Sorrentino spent most of the second season of Jersey Shore smirkingly trying out new catchphrases and cultivating his brand. Everything he did reeked of cynical calculation. He embraced self-parody. If we loved his shtick then he was going to push it as far as it can possibly go. With Here’s The Situation, Sorrentino and ghostwriter Chris Millis push the trash-TV icon’s shtick past comic extremes and ultimately well beyond its breaking point. According to Millis’ website, the project began as a tongue-in-cheek memoir that morphed somewhere along the line into a satire of Sorrentino and his aesthetic. The book literally turns Sorrentino into a cartoon character: Caricatures of his sunglass-sporting visage adorn pretty much every page.
That’s one of the many maddening elements of this quickie cash-in. The “real thing” is essentially a parody and the parody is the real thing, or at least as real as any tongue-in-cheek, heavily illustrated page book of fake advice can be. The book’s overriding premise, its one joke, is that the Sorrentino of Jersey Shore is a muted, restrained version of the real thing. The book’s faux-Sorrentino is a Guido Juicehead superhero whose sentient abdominal muscles do things like thwart terrorist attacks and go backpacking in Europe after college. (Sorrentino’s abs appear to be much better educated than the knucklehead to whom they’re attached.)

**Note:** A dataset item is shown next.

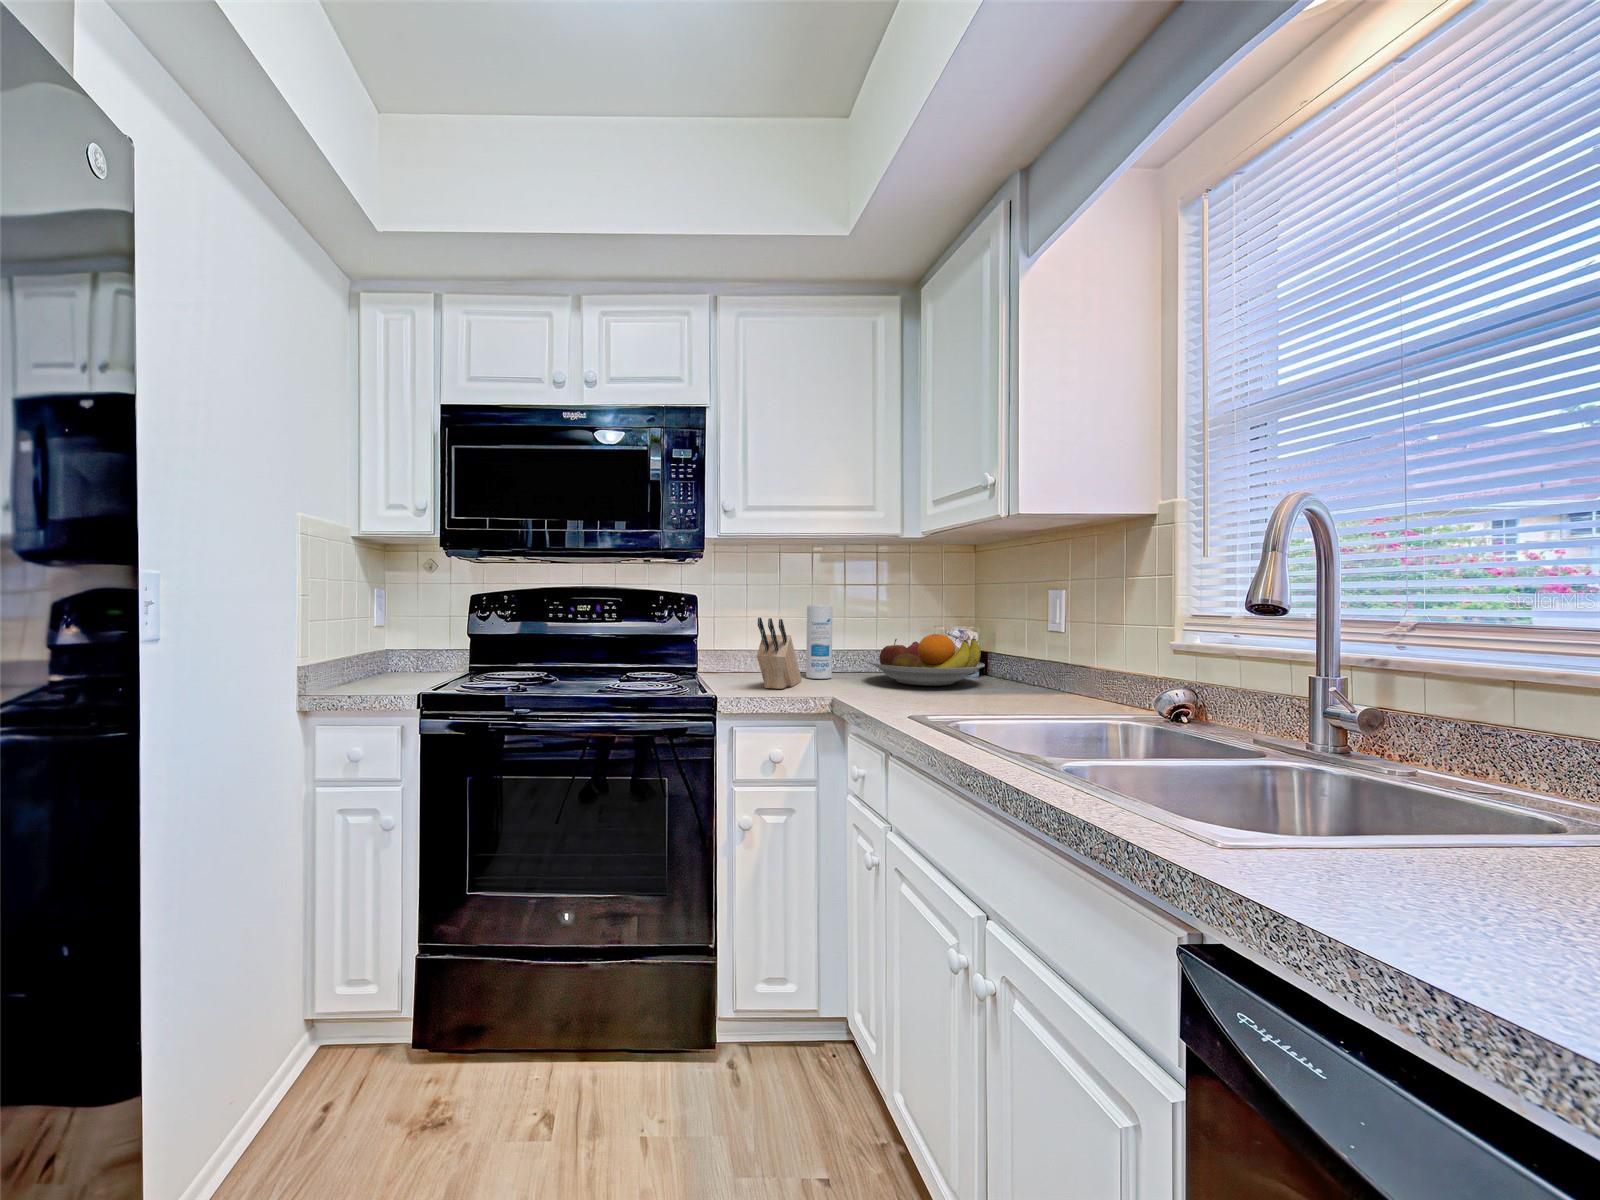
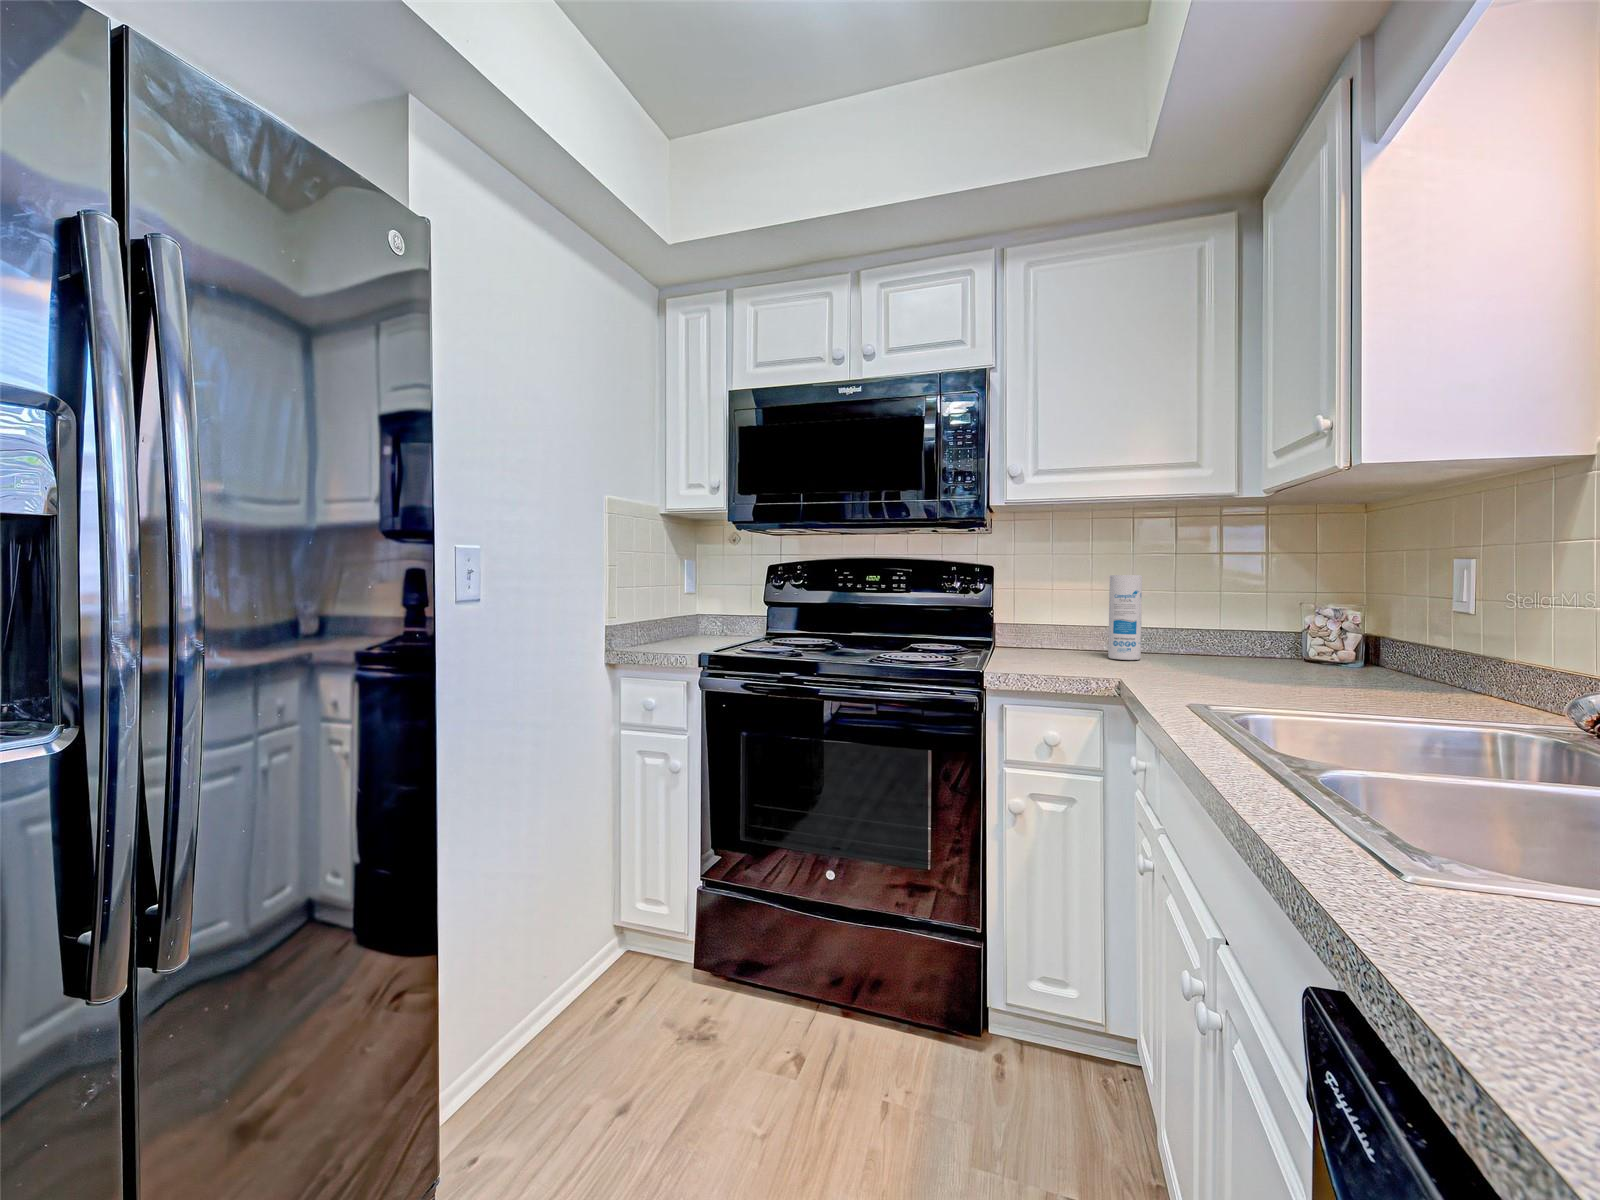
knife block: present [757,617,802,689] -> none [1038,588,1100,668]
fruit bowl: present [868,634,985,686] -> none [1185,610,1359,675]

Here’s The Situation ostensibly illustrates that its “author” has a sense of humor about himself by indulging in ridiculous hyperbole about The Sitch’s noble plans to make the world a better place by promoting GTL and a grenade-free America, but its theoretical self-deprecation registers instead as self-aggrandizement. The “book” takes the form of basic advice on everything important in life: GTL (gym, tanning, laundry), GTL Remix, clubs, abs maintenance, and life on Jersey Shore. The second season of Jersey Shore disingenuously never acknowledged the cast’s fame, riches, and popularity. They were getting tens of thousands of dollars to show up at a nightclub yet within the universe of the show they were working at a fucking gelato shop.
The absurdity of this statement became even more glaring when the Best Week Ever blog posted an interview with a 21-year-old woman who had the good taste to reject Sorrentino’s sexual advances, in which stated explicitly what everyone who watched the show’s second season already knew: The show’s crew acts as the cast’s wingmen by approaching attractive young women and asking them to hit on DJ Pauly D, Vinny, and Mike “The Situation” Sorrentino in a manner that suggests they’re into them because they’re sexy guys, not famous rich dudes. The interview also explicitly states what everyone who watched the show’s second season also already knew: Sorrentino is even more of a scumbag than his reputation would suggest. When DJ Pauly D spoke diplomatically about how Sorrentino’s fabled aggressiveness when approaching potential hook-ups made him look better by comparison, he seemed to be saying that Sorrentino wasn’t the kind of guy who lets an urgently uttered “no” get in the way of a good time.